La Sibilla, Campi Flegrei Falanghina “Cruna de Lago”
Forget that the grape in this wine was likely named by Roman scribe Pliny the Elder. Forget that the vineyards are spread across a volcanic caldera and effectively fall within the city limits of Naples. And forget that the winery, La Sibilla, houses its cellar in an ancient Roman water cistern. It used to be that all this romantic imagery and historical significance was all these wines had going for them. But now things are different—dramatically different—and Exhibit A is this explosive Campi Flegrei Falanghina. It isn’t aged in expensive barrels and there aren’t any other winemaking techniques used to “supe” this wine up: It’s all about perfectly ripe, old-vine fruit grown in mineral-rich volcanic sand. If you’re still thinking of Italian whites as simple “quaffing” wines, think again—this will take on some of France’s most beloved mineral whites (we’re looking at you, Chablis) and more than hold its own. This is the new face of Italian white wine, and it must not be missed.
Much of the area known as the Campi Flegrei (“flaming fields”) has been “eminent-domained” by the Italian government for archaeological purposes, but the DiMeo family, who own La Sibilla and have farmed vines and other crops in this area for some 200 years, have managed a carve-out for their vineyards and winery. They live and work near the ancient thermal baths of Baiae, just north of Naples, and, as mentioned above, they’ve appropriated one of the area’s ancient Roman cisterns (part of that civilization’s incredibly sophisticated water-transport network) to use as a cellar. Working organically—which is made easier by the combination of sandy volcanic soils and a dry Mediterranean climate—they focus almost exclusively on the two classic cultivars of this region: The white Falanghina and the red Piedirosso.
Falanghina is one of Italy’s greatest native whites, part of an ancient Campanian trio that also includes Fiano and Greco. It is floral and citrusy but also transmits the profound minerality of Campania’s mostly volcanic soils in a tactile, mouth-watering way. Think Chablis, but sunnier, and you’re most of the way there.

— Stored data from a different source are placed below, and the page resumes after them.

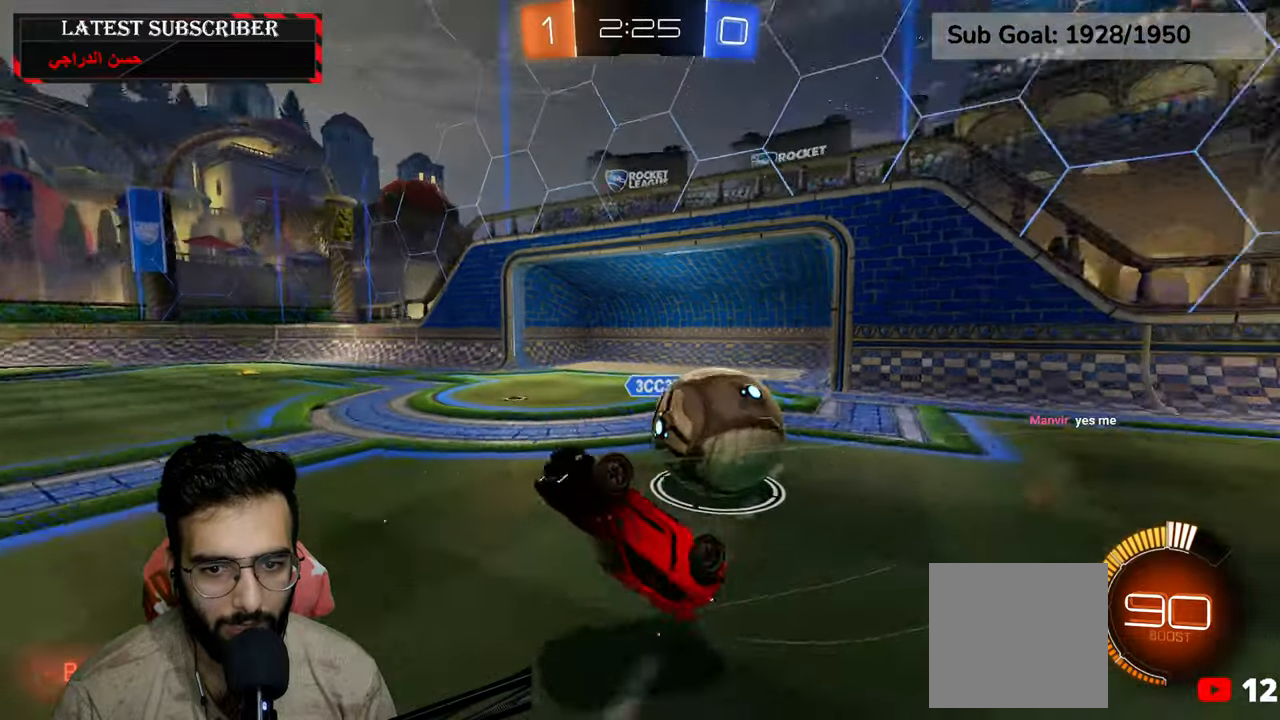
{"dt_ms": 500, "buttons": ["R1"], "left_stick": "center", "right_stick": "center", "events": [[250, "left_stick", "up-left"], [267, "R1", "down"], [300, "L2", "up"], [367, "left_stick", "center"]]}
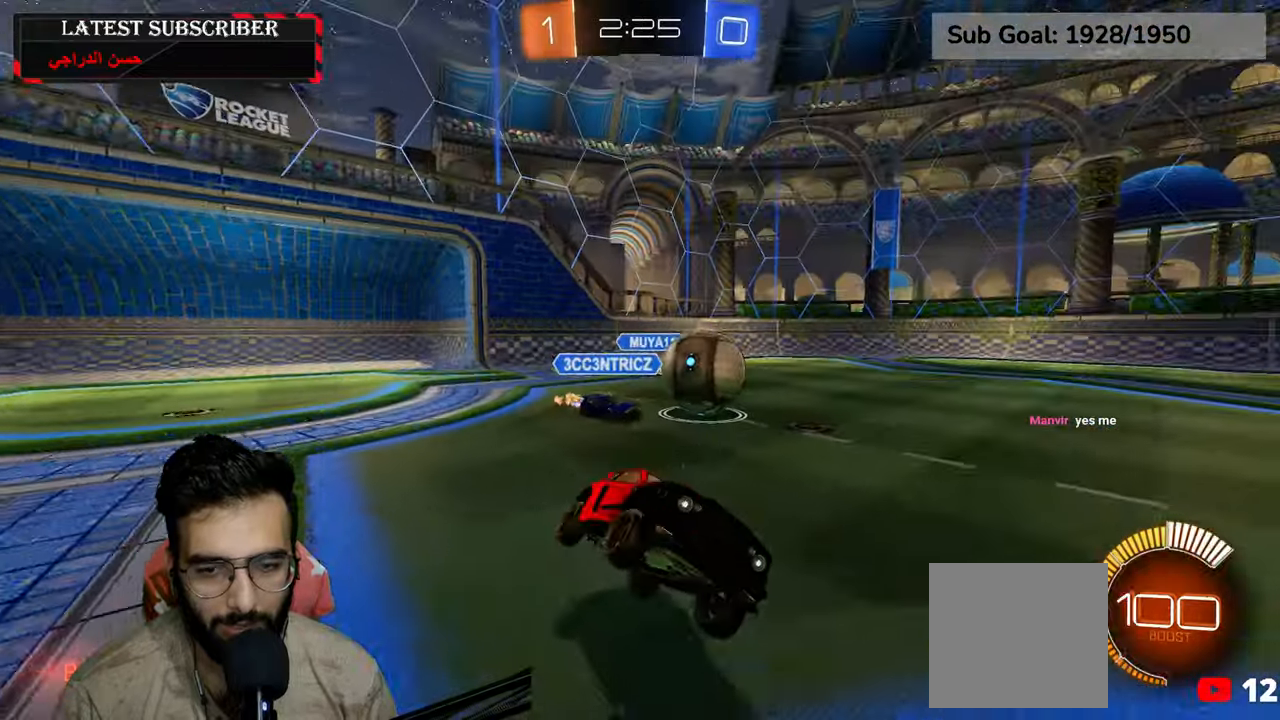
{"dt_ms": 500, "buttons": ["R1", "R2"], "left_stick": "center", "right_stick": "center", "events": [[67, "left_stick", "left"], [184, "left_stick", "center"], [217, "R2", "down"]]}
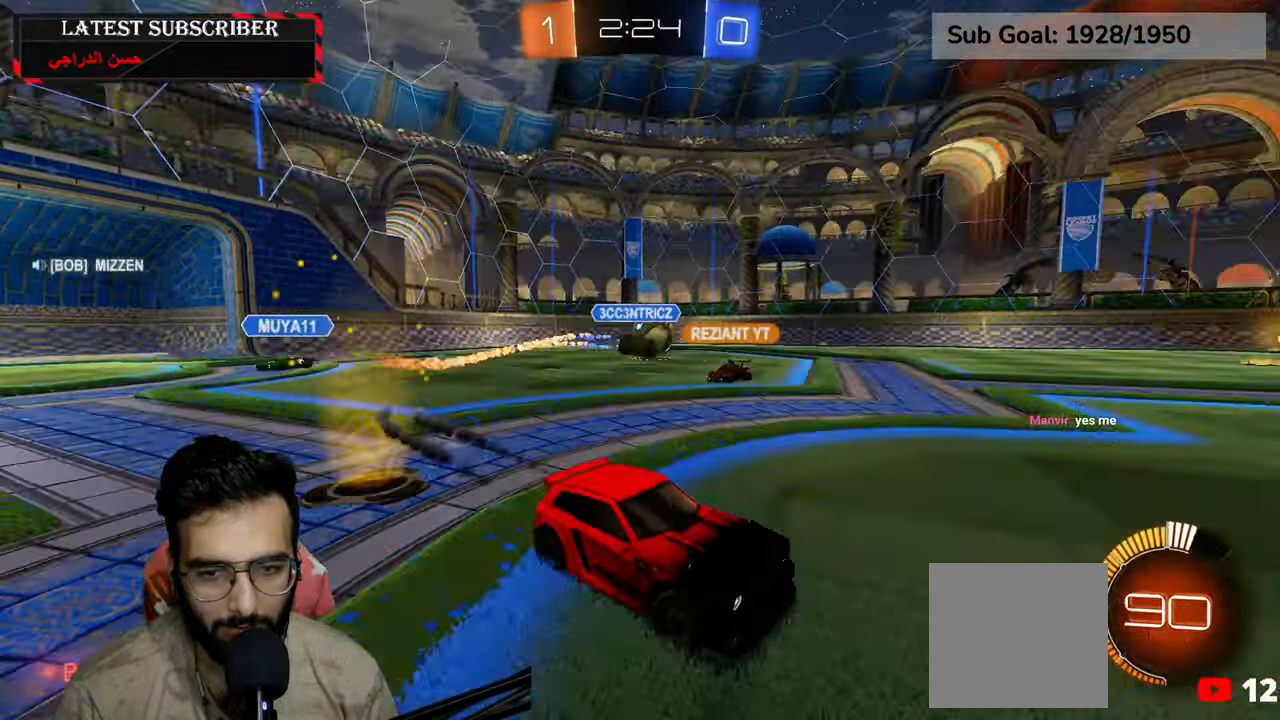
{"dt_ms": 500, "buttons": ["A", "R1", "R2"], "left_stick": "down-left", "right_stick": "center", "events": [[17, "left_stick", "left"], [134, "left_stick", "center"], [367, "left_stick", "down-left"], [384, "R2", "up"], [467, "A", "down"], [467, "R2", "down"]]}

With “Cruna del Lago” (“Eye of the Lake,” likely a nod to the many volcanic lakes dotting the area), the DiMeos make a special selection of their best old-vine Falanghina and basically get out of the way: Fermentation and aging is carried out in stainless steel for maximum transparency. This is like mainlining ripe Campanian citrus fruits and sparkly minerals, with a level of structure and length that is way beyond ordinary.
As I taste this wine I think of volcanic “tuff”—soft, porous rock formed from the ash and other fragments from past eruptions—and how its mish-mash of mineral components gives it a crystalline appearance. The bright aromas include citrus fruits, green peach, wildflowers, green herbs, and chalk dust, carrying over to a medium-bodied palate full of tangy fruit and mouth-watering minerality. This is refreshing, energetic white wine designed for near-term drinking with seafood, salads, or, if you really want to treat it right, a Neapolitan-style zuppa di pesce (seafood stew). Seriously, do yourself a favor and get yourself some of this wine. It’s a game-changer!